In [3]:
def process_speaker_segments(input_file, output_file):
    merged_segments = []

    with open(input_file, "r") as file:
        lines = file.readlines()

    for line in lines:
        parts = line.strip().split()
        start_time = float(parts[0].split("=")[1][:-1])  # Извлекаем число без "s"
        stop_time = float(parts[1].split("=")[1][:-1])
        speaker = parts[2]  # Полное имя спикера

        # Убираем строки, где время старта совпадает со временем стопа
        if start_time == stop_time:
            continue

        # Если список пуст или спикер изменился, добавляем новый интервал
        if not merged_segments or merged_segments[-1][2] != speaker:
            merged_segments.append([start_time, stop_time, speaker])
        else:
            # Если разница между stop предыдущего и start текущего <= 0.1, объединяем интервалы
            if abs(merged_segments[-1][1] - start_time) <= 0.1:
                merged_segments[-1][1] = stop_time
            else:
                merged_segments.append([start_time, stop_time, speaker])

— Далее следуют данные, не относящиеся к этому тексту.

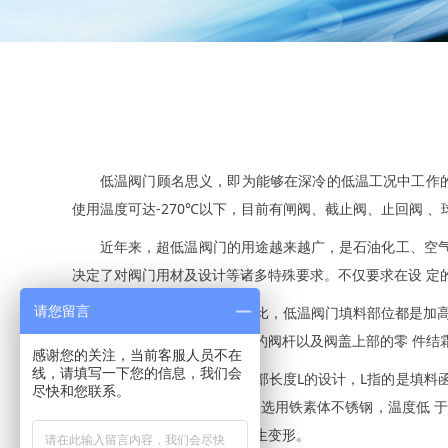
低温阀门顾名思义，即为能够在深冷的低温工况中工作的
使用温度可达-270℃以下，目前有闸阀、截止阀、止回阀 
近年来，超低温阀门的用途越来越广，是石油化工、空
决定了对阀门用材及设计等诸多特殊要求。不仅要求在设 定
请您留言
低温阀阀门与常温阀门相比，低温阀门填料部位都是加高
部分过冷而使处在填料函部位的阀杆以及阀盖上部的零 件结
感谢您的关注，当前客服人员不在
线，请填写一下您的信息，我们会
长颈阀盖的设计主要是颈部长度L的设计，L指的是填料
尽快和您联系。
法求得。 温度高于-100℃时可选用铁素体不锈钢，温度低
分的结构不会因温度变化而产生变形。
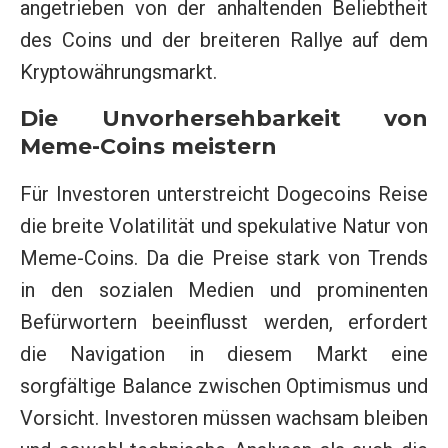
angetrieben von der anhaltenden Beliebtheit
des Coins und der breiteren Rallye auf dem
Kryptowährungsmarkt.
Die Unvorhersehbarkeit von
Meme-Coins meistern
Für Investoren unterstreicht Dogecoins Reise
die breite Volatilität und spekulative Natur von
Meme-Coins. Da die Preise stark von Trends
in den sozialen Medien und prominenten
Befürwortern beeinflusst werden, erfordert
die Navigation in diesem Markt eine
sorgfältige Balance zwischen Optimismus und
Vorsicht. Investoren müssen wachsam bleiben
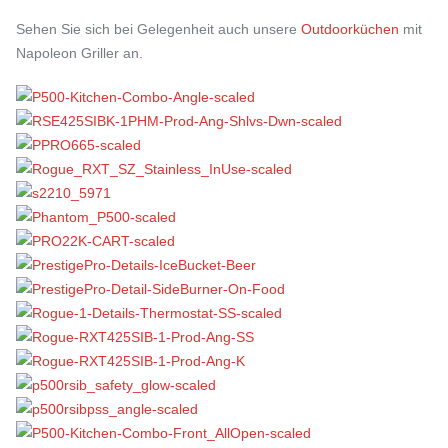
Sehen Sie sich bei Gelegenheit auch unsere
Outdoorküchen
mit
Napoleon Griller an.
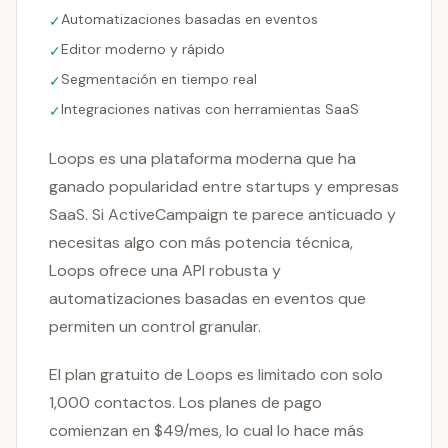
Automatizaciones basadas en eventos
✓
Editor moderno y rápido
✓
Segmentación en tiempo real
✓
Integraciones nativas con herramientas SaaS
✓
Loops es una plataforma moderna que ha
ganado popularidad entre startups y empresas
SaaS. Si ActiveCampaign te parece anticuado y
necesitas algo con más potencia técnica,
Loops ofrece una API robusta y
automatizaciones basadas en eventos que
permiten un control granular.
El plan gratuito de Loops es limitado con solo
1,000 contactos. Los planes de pago
comienzan en $49/mes, lo cual lo hace más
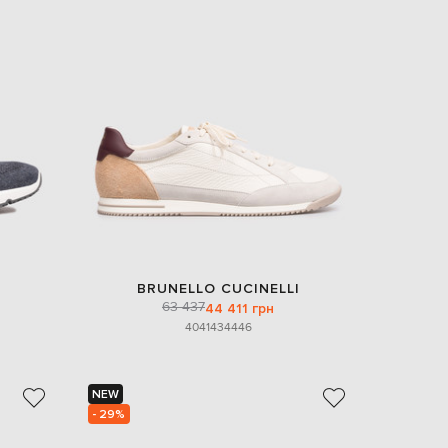
BRUNELLO CUCINELLI
63 437
44 411 грн
40
41
43
44
46
NEW
- 29%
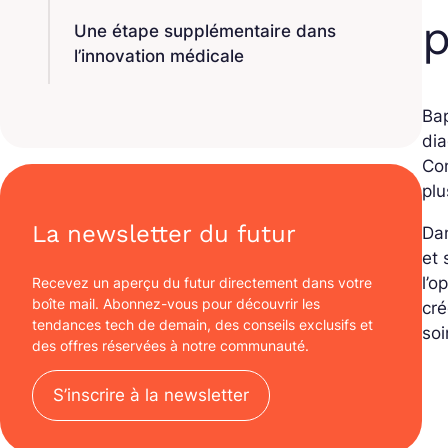
p
Une étape supplémentaire dans
l’innovation médicale
Ba
dia
Con
plu
La newsletter du futur
Dan
et 
l’o
Recevez un aperçu du futur directement dans votre
boîte mail. Abonnez-vous pour découvrir les
cr
tendances tech de demain, des conseils exclusifs et
soi
des offres réservées à notre communauté.
S’inscrire à la newsletter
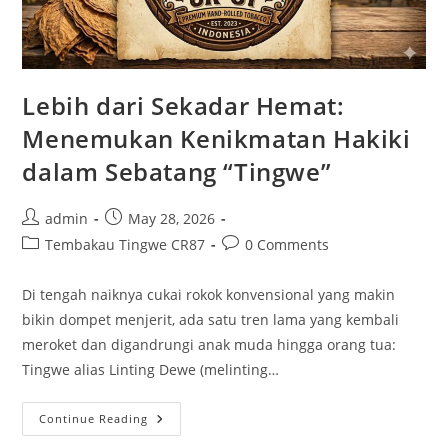
Lebih dari Sekadar Hemat:
Menemukan Kenikmatan Hakiki
dalam Sebatang “Tingwe”
Post
Post
admin
May 28, 2026
author:
published:
Post
Post
Tembakau Tingwe CR87
0 Comments
category:
comments:
Di tengah naiknya cukai rokok konvensional yang makin
bikin dompet menjerit, ada satu tren lama yang kembali
meroket dan digandrungi anak muda hingga orang tua:
Tingwe alias Linting Dewe (melinting…
Lebih
Continue Reading
Dari
Sekadar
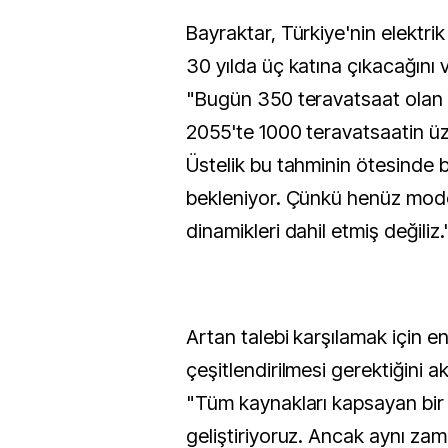
Bayraktar, Türkiye'nin elektrik 
30 yılda üç katına çıkacağını 
"Bugün 350 teravatsaat olan yı
2055'te 1000 teravatsaatin üz
Üstelik bu tahminin ötesinde b
bekleniyor. Çünkü henüz mod
dinamikleri dahil etmiş değiliz.
Artan talebi karşılamak için ene
çeşitlendirilmesi gerektiğini a
"Tüm kaynakları kapsayan bir e
geliştiriyoruz. Ancak aynı zam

    # Фильтруем интервалы, оставляя только те, у которых продолжительность > 1 сек
    filtered_segments = [seg for seg in merged_segments if seg[1] - seg[0] > 1.0]

    # Дополнительное объединение, если спикер совпадает (объединяем соседние интервалы)
    final_segments = []
    for seg in filtered_segments:
        if not final_segments or final_segments[-1][2] != seg[2]:
            final_segments.append(seg)
        else:
            final_segments[-1][1] = seg[1]  # Расширяем предыдущий интервал

    # Сохраняем результат
    with open(output_file, "w") as file:
        for start, stop, speaker in final_segments:
            file.write(f"start={start:.1f}s stop={stop:.1f}s {speaker}\n")
    
    print(f"Обработанные интервалы сохранены в {output_file}")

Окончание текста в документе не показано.